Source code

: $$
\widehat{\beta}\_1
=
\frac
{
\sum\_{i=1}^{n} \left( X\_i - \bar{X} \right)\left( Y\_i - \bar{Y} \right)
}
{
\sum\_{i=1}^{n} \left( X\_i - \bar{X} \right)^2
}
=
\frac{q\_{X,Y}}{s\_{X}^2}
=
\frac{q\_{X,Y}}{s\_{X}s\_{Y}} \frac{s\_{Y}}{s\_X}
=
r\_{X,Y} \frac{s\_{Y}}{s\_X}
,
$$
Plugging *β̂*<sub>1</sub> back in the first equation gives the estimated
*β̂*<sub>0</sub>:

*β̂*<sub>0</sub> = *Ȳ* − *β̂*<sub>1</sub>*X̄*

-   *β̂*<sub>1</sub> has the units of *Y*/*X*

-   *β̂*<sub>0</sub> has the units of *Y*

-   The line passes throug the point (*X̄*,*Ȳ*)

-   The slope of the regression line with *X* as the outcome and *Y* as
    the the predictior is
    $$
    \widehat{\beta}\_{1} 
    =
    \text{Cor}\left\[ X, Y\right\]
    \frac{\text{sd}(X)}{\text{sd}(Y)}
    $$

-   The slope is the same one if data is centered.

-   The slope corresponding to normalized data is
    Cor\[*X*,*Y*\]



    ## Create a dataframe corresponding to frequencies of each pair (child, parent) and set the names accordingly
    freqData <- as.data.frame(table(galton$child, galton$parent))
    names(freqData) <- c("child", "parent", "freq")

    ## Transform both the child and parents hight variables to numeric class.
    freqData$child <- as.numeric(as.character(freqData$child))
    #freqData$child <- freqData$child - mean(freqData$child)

ASSIGNMENT
Return every record above exactly as it appears.

ANSWER TO THIS EXERCISE
Source code

: $$
\widehat{\beta}\_1
=
\frac
{
\sum\_{i=1}^{n} \left( X\_i - \bar{X} \right)\left( Y\_i - \bar{Y} \right)
}
{
\sum\_{i=1}^{n} \left( X\_i - \bar{X} \right)^2
}
=
\frac{q\_{X,Y}}{s\_{X}^2}
=
\frac{q\_{X,Y}}{s\_{X}s\_{Y}} \frac{s\_{Y}}{s\_X}
=
r\_{X,Y} \frac{s\_{Y}}{s\_X}
,
$$
Plugging *β̂*<sub>1</sub> back in the first equation gives the estimated
*β̂*<sub>0</sub>:

*β̂*<sub>0</sub> = *Ȳ* − *β̂*<sub>1</sub>*X̄*

-   *β̂*<sub>1</sub> has the units of *Y*/*X*

-   *β̂*<sub>0</sub> has the units of *Y*

-   The line passes throug the point (*X̄*,*Ȳ*)

-   The slope of the regression line with *X* as the outcome and *Y* as
    the the predictior is
    $$
    \widehat{\beta}\_{1} 
    =
    \text{Cor}\left\[ X, Y\right\]
    \frac{\text{sd}(X)}{\text{sd}(Y)}
    $$

-   The slope is the same one if data is centered.

-   The slope corresponding to normalized data is
    Cor\[*X*,*Y*\]



    ## Create a dataframe corresponding to frequencies of each pair (child, parent) and set the names accordingly
    freqData <- as.data.frame(table(galton$child, galton$parent))
    names(freqData) <- c("child", "parent", "freq")

    ## Transform both the child and parents hight variables to numeric class.
    freqData$child <- as.numeric(as.character(freqData$child))
    #freqData$child <- freqData$child - mean(freqData$child)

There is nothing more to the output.